Home at last. The taxi stops behind her car, parked exactly where she left it two weeks ago. Mercia drags in the suitcase, shivers, and switches on the central heating. She wanders through the ice-cold apartment, sparse and elegant after Sylvie’s cramped rooms. Something is wrong, a disturbance of some kind, as if someone has rearranged everything ever so slightly, so that she can’t put her finger on it, can’t say with conviction that the coffee table has shifted an inch to the left. Which is, of course, nonsense.
Is this where she lives? Is this her home? What does she do with all these things, all this space? What would any single person do with all this space? At the time Craig had argued for a smaller apartment, but she would hear none of it. The place had been a bargain at the price, and one room less would not have been significantly cheaper. She stands in the doorway of the vast living room with its ornate
cornices and wall of tall windows. Her grand nineteenth-century Glasgow apartment, built by sugar and tobacco lords from the spoils of slavery.

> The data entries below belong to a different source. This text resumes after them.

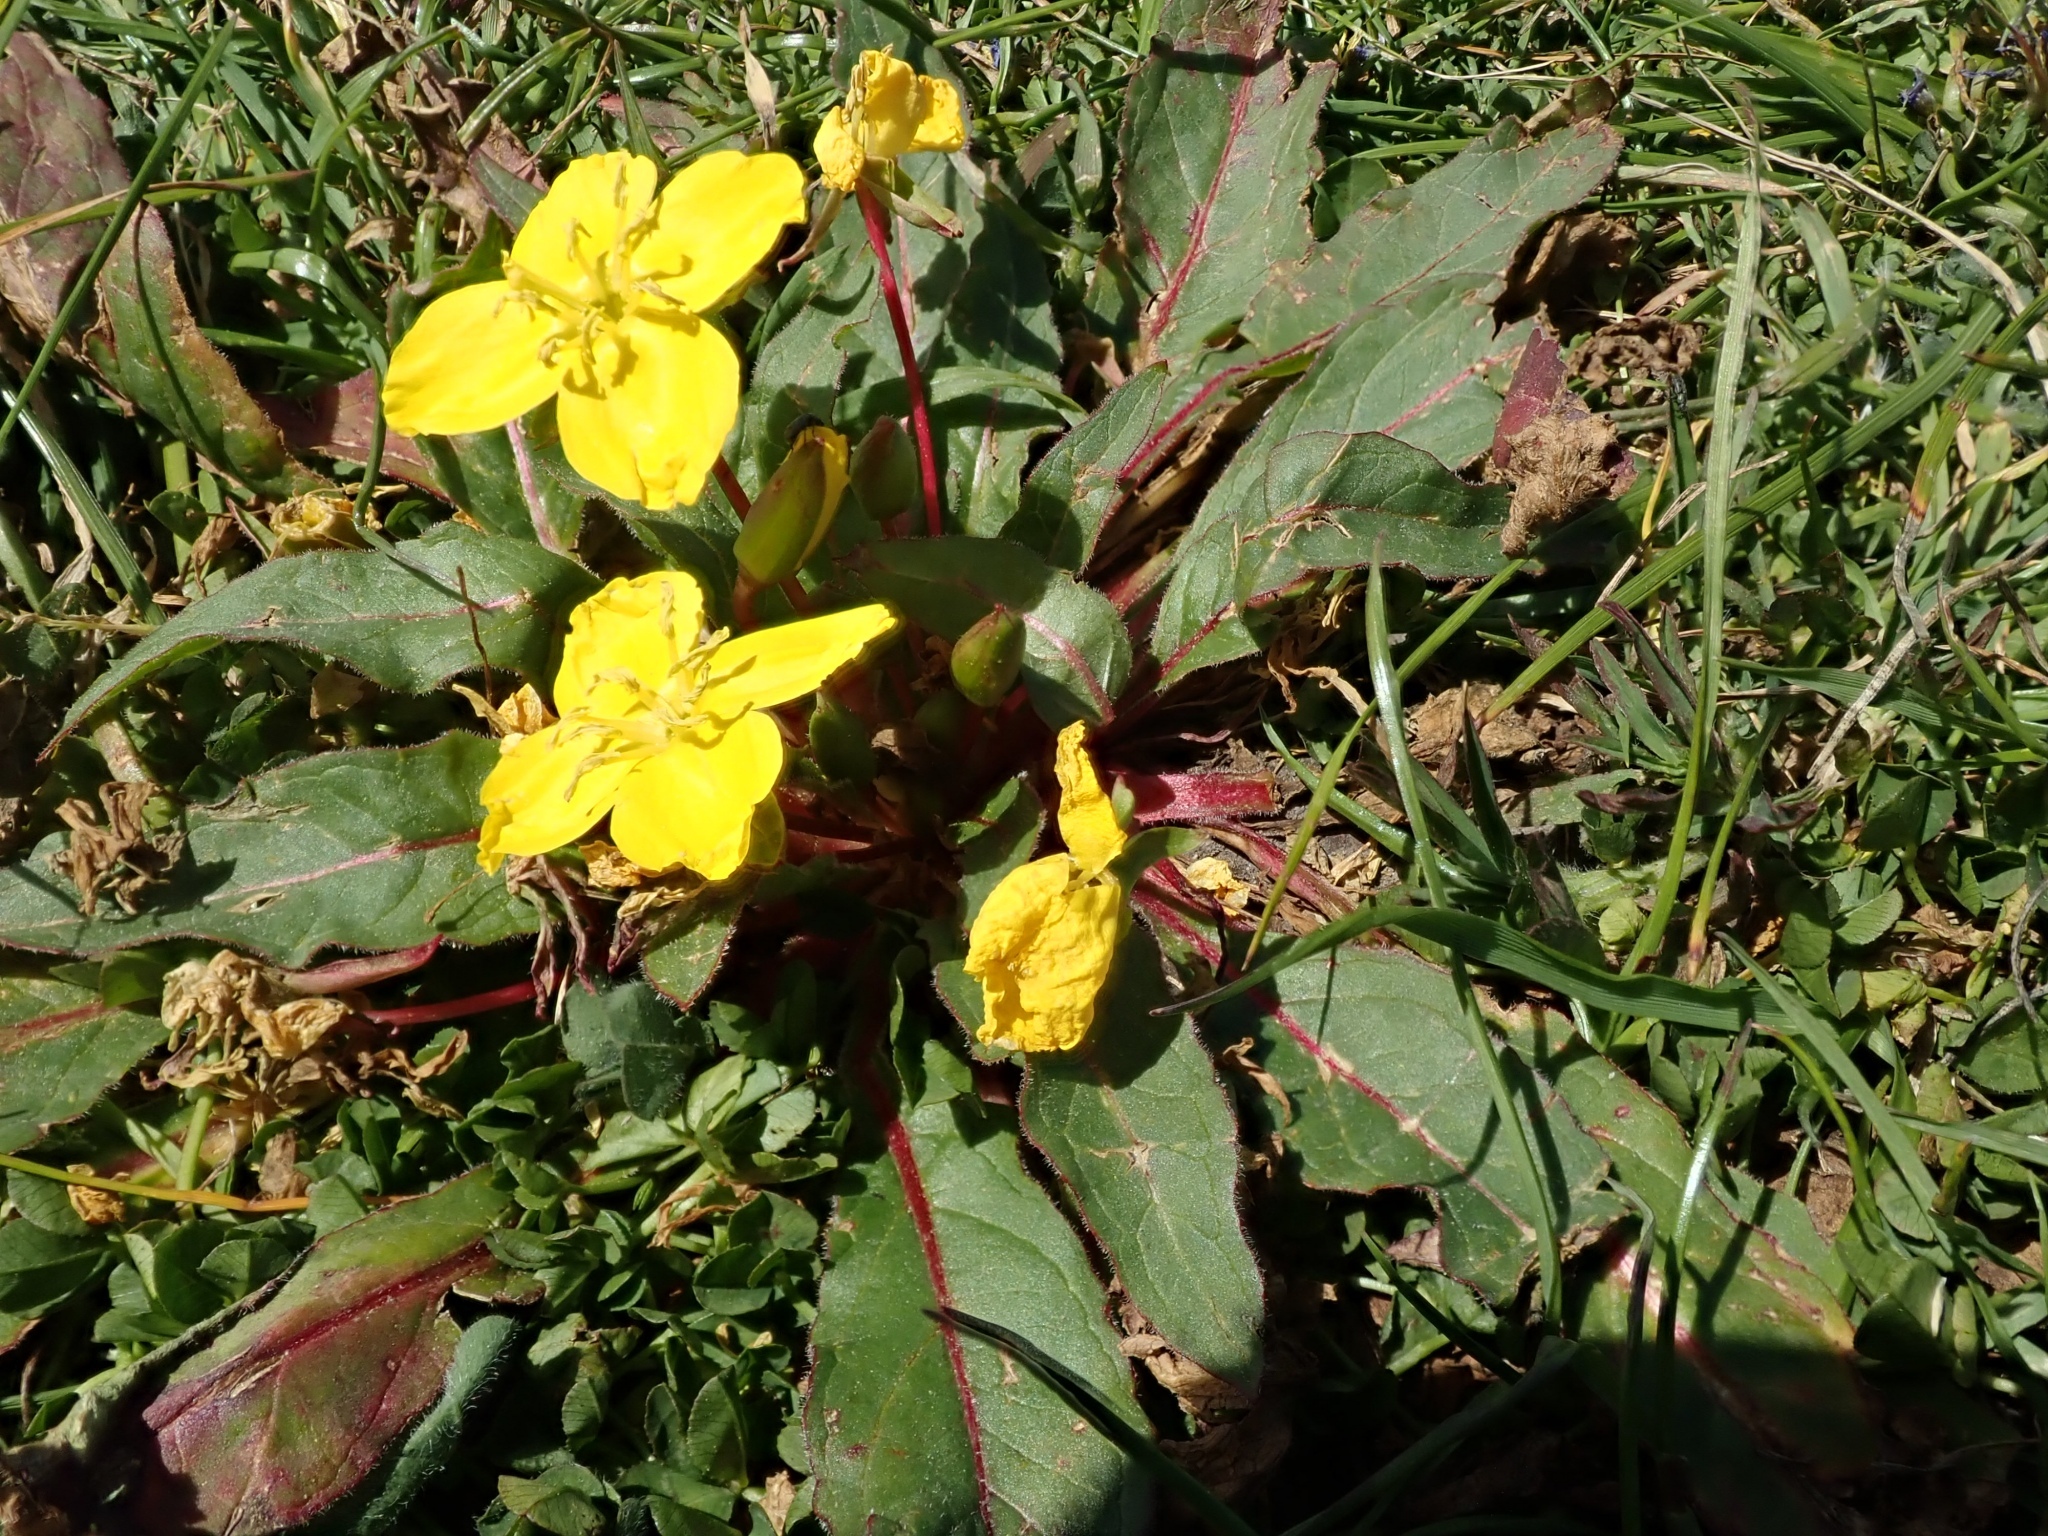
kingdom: Plantae
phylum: Tracheophyta
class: Magnoliopsida
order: Myrtales
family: Onagraceae
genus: Taraxia
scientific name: Taraxia ovata
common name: Goldeneggs
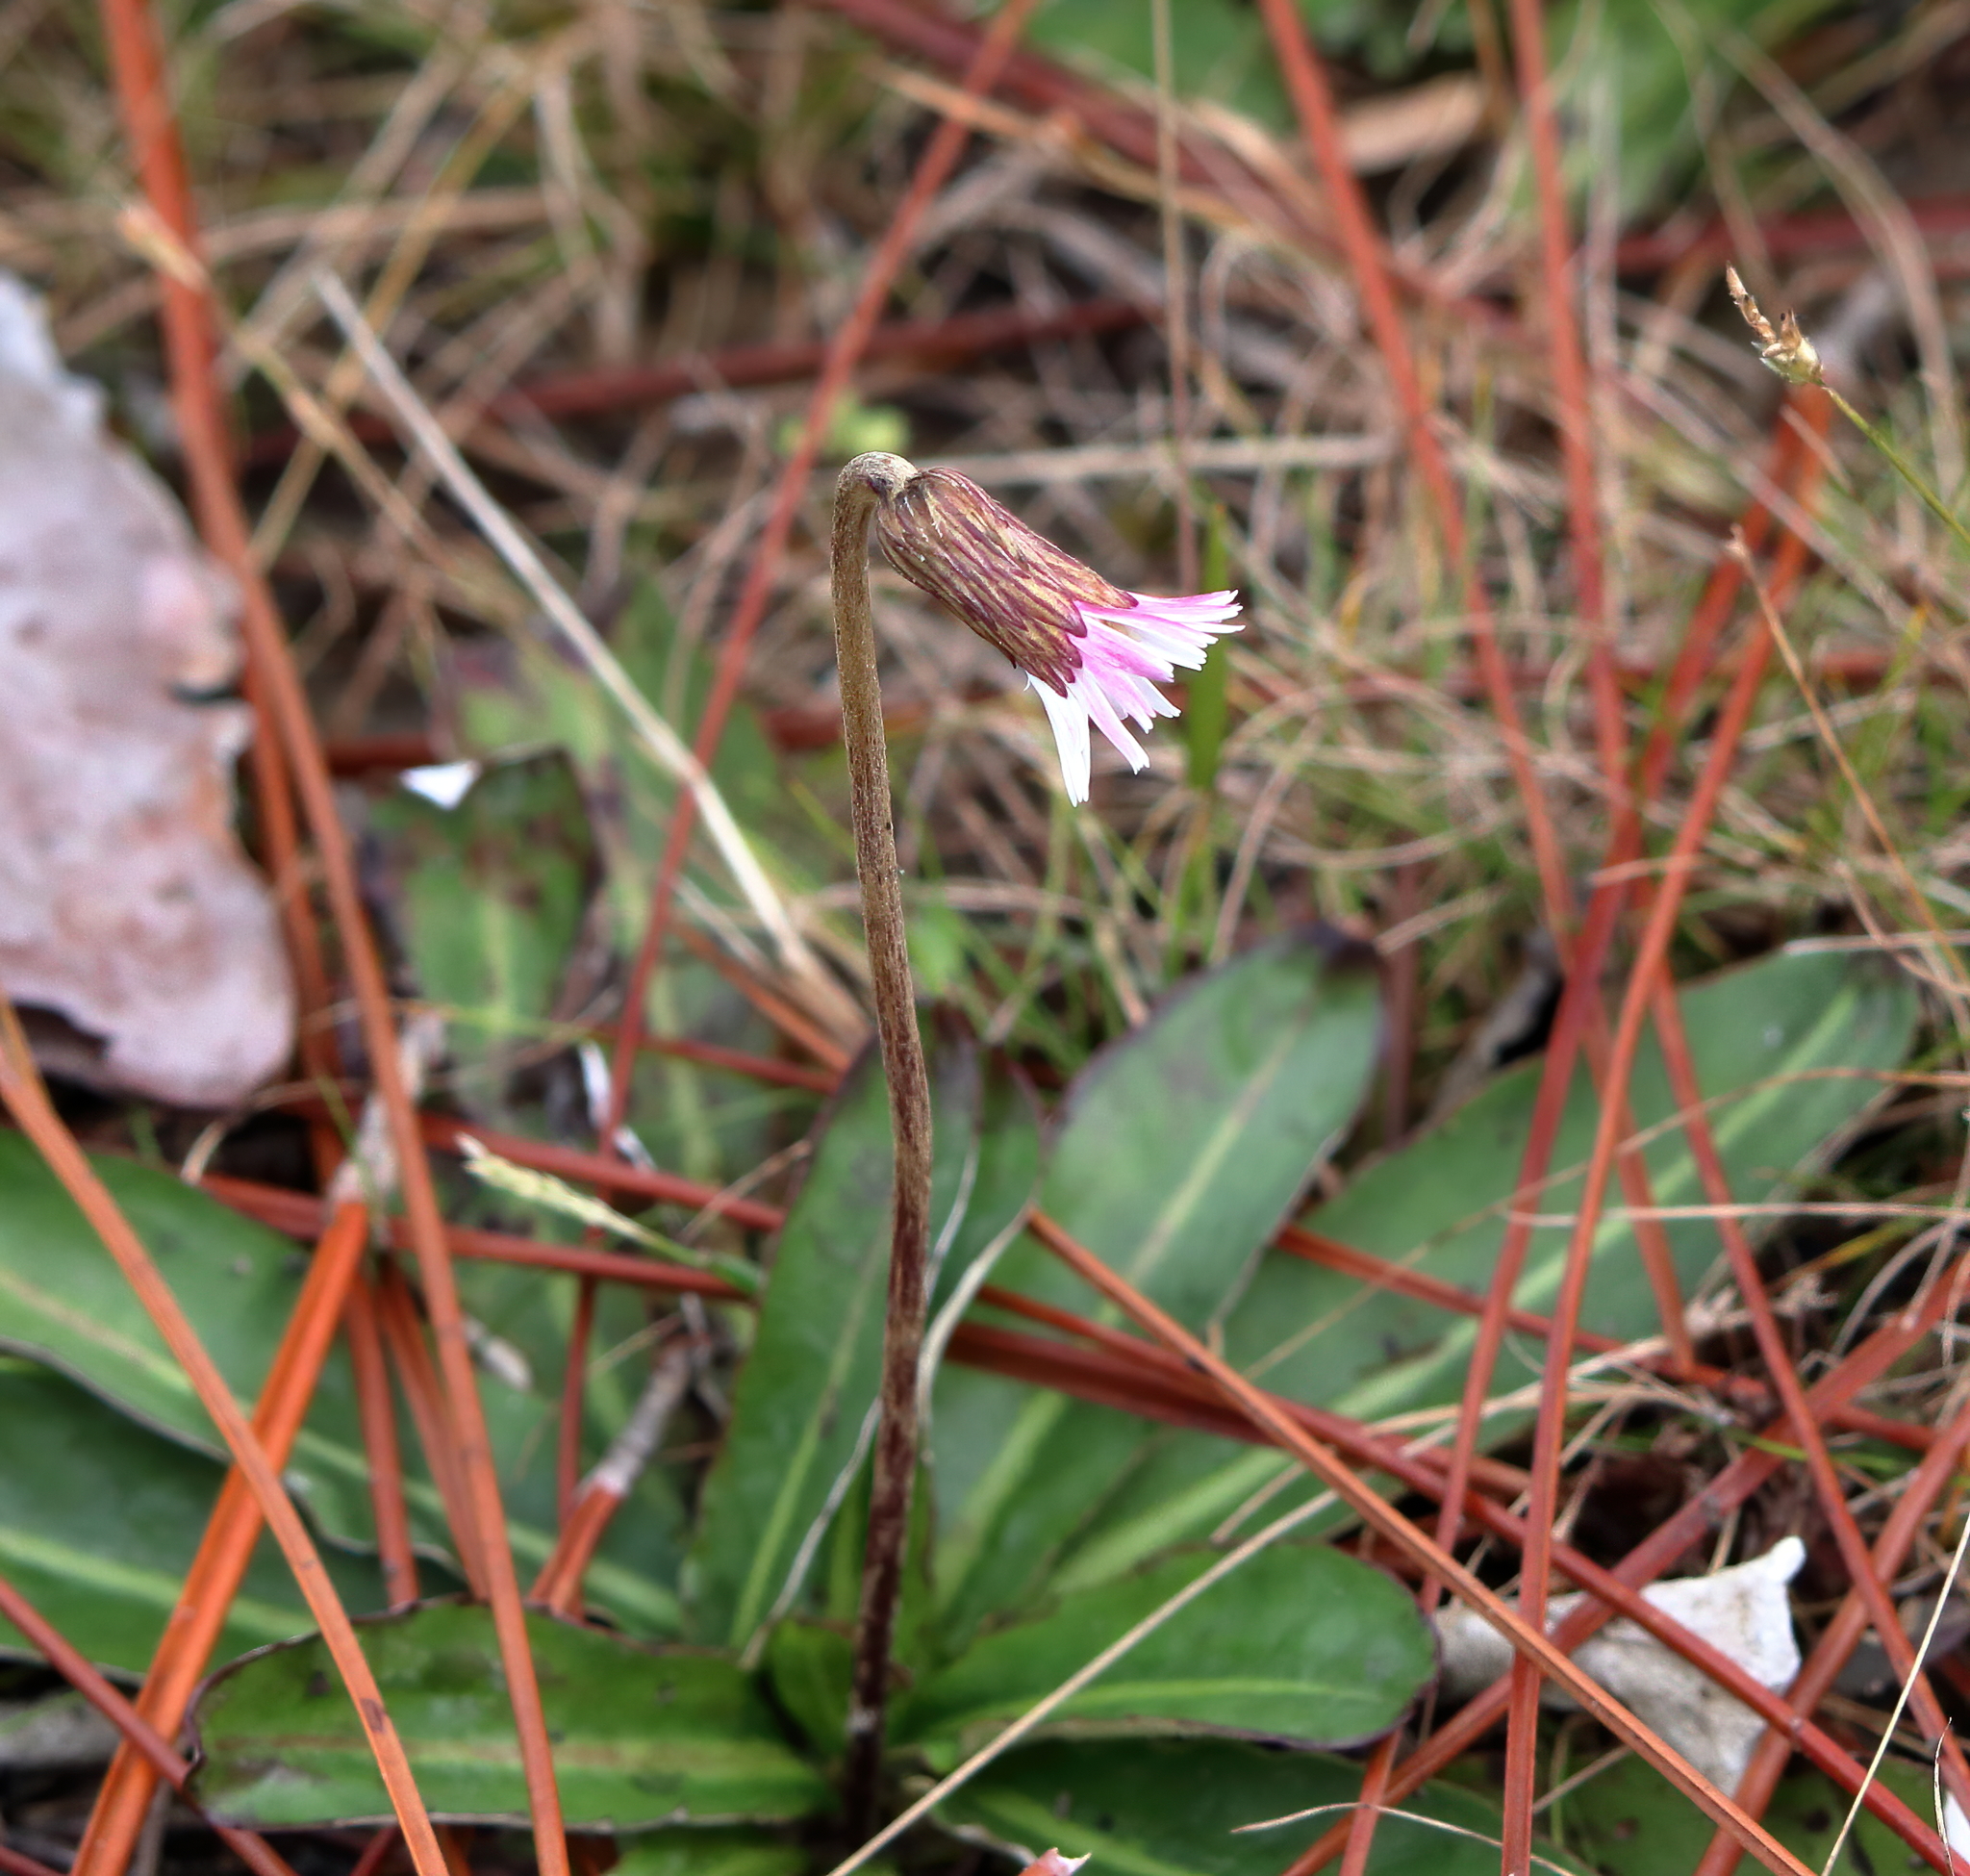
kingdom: Plantae
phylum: Tracheophyta
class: Magnoliopsida
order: Asterales
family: Asteraceae
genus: Chaptalia
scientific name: Chaptalia tomentosa
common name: Woolly sunbonnet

Before her very eyes panning across the rug, the elegant leather sofas, the glass and chrome table, all these things assume the ghostly shapes of objects covered in dust sheeting, all wrapped up and parceled like a Christo project. Mhairi, the cleaner, had once asked her what the Corbusier chaise longue was for. Mercia shudders, shakes her head to free the furniture parcels of their wrapping. This is her home with the marble fireplace and mantelpiece at the far end. The cold hearth smells of Sylvie’s outside grate. She will not light a fire.
Still clutching her coat, Mercia goes to Craig’s room, sits down at his desk at the window, where she can see the man across the road sitting at his own window, reading a newspaper. A man for whom Craig had constructed an entire life in prize-winning free verse. The terra-cotta boxes on his window ledge cling to the corpses of summer flowers—a brown tracery of once-blue lobelia persists, and dead petunia stalks sit bolt upright in rigor mortis. There they will stay until next year, she remembers, lashed by winter wind and snow into bare, spindly stalks. Until spring comes babbling like an idiot, scolding the old roots. Until one Saturday morning in late April when the man will fuss about the window boxes with new trailing lobelia, new petunia plants that in good time will produce their blue and purple flowers. Just like every year that they have lived there, when spring comes down the hill. In April, not October. Would the man recognize himself in Craig’s verse? There is something comforting about not knowing him, knowing nothing about him except for the business with window boxes.